O Projeto também apoiou os produtores na elaboração de 195 planos de negócio voltados para o desenvolvimento das Cadeias de Valor Sustentável. Este objetivo também foi reforçado pela execução das propostas das três organizações de produtores rurais selecionadas e contratadas anteriormente: a Associação dos Empresários Rurais de Pedro de Toledo, a Associação Minhoca de São Luiz do Paraitinga e o Sindicato Rural de Bananal. Foram quase 600 mil reais destinados a melhorias de processamento e logística de distribuição dos produtos. Além disso, em setembro, mais quatro organizações de produtores rurais foram selecionadas para expandir e dar continuidade a esse trabalho.

Em outra frente, a Secretaria de Infraestrutura e Meio Ambiente (Sima) adquiriu 110 mil mudas florestais nativas de interesse econômico, frutíferas e madeireiras, e lançou um edital para selecionar produtores de 14 municípios abrangidos pelo Projeto no Vale do Paraíba.

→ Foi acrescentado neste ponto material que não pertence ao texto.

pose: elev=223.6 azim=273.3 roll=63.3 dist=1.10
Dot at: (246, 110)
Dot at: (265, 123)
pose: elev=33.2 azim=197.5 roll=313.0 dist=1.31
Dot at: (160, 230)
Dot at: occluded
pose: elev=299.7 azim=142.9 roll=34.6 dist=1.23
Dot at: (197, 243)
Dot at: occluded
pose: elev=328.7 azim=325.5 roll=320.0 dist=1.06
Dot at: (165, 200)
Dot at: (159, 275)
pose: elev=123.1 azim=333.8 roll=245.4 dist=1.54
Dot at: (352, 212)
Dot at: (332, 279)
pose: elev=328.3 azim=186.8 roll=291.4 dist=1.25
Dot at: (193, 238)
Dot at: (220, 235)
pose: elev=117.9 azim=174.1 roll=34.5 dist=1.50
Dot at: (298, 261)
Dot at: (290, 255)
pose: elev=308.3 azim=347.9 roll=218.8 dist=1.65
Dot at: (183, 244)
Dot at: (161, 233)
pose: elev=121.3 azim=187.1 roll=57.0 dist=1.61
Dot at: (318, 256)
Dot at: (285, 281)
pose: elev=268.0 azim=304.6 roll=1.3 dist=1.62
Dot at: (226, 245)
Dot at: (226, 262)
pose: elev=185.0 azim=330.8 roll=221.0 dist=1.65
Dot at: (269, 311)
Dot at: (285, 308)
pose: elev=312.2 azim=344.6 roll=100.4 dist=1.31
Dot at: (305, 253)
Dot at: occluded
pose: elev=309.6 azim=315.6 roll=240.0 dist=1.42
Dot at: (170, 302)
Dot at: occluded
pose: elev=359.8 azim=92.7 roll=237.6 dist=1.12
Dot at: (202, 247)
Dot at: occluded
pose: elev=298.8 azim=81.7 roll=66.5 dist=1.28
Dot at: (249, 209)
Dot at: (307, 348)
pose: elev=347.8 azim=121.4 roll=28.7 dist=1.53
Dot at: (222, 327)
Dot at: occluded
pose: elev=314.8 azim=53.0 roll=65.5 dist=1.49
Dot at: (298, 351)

A Secretaria recebeu 146 manifestações de interesse para receber as mudas, que serão plantadas em pastos, sistemas agroflorestais, florestas multifuncionais e remanescentes florestais preexistentes.

Para os beneficiários dos demais municípios que estão no escopo do Conexão Mata Atlântica, a Fundação Florestal conseguiu a doação de 10 mil mudas florestais nativas provenientes do viveiro da CESP (Companhia Energética do Estado de São Paulo).

Sobre o Projeto Conexão Mata Atlântica
O Projeto Recuperação e Proteção dos Serviços de Clima e Biodiversidade do Corredor Sudeste da Mata Atlântica – Conexão Mata Atlântica tem como objetivos recuperar e preservar serviços ecossistêmicos associados à biodiversidade e capturar carbono da floresta em zonas prioritárias do Corredor Sudeste da Mata Atlântica brasileira.

Seu financiamento conta com recursos do GEF (Global Environment Facility), por meio do BID (Banco Interamericano do Desenvolvimento) e o órgão executor de seus recursos é a Finatec (Fundação de Empreendimentos Científicos e Tecnológicos).

O MCTIC (Ministério da Ciência, Tecnologia e Inovações) é responsável pela coordenação central do projeto. Os órgãos ambientais são responsáveis pela execução das atividades nos estados e as fundações de pesquisa dos Estados de São Paulo, Rio de Janeiro e Minas Gerais que realizarão as chamadas de pesquisa.

No Estado de São Paulo, os responsáveis pela execução do Projeto são a Coordenadoria de Fiscalização e Biodiversidade, da Secretaria de Infraestrutura e Meio Ambiente, e a Fundação Florestal.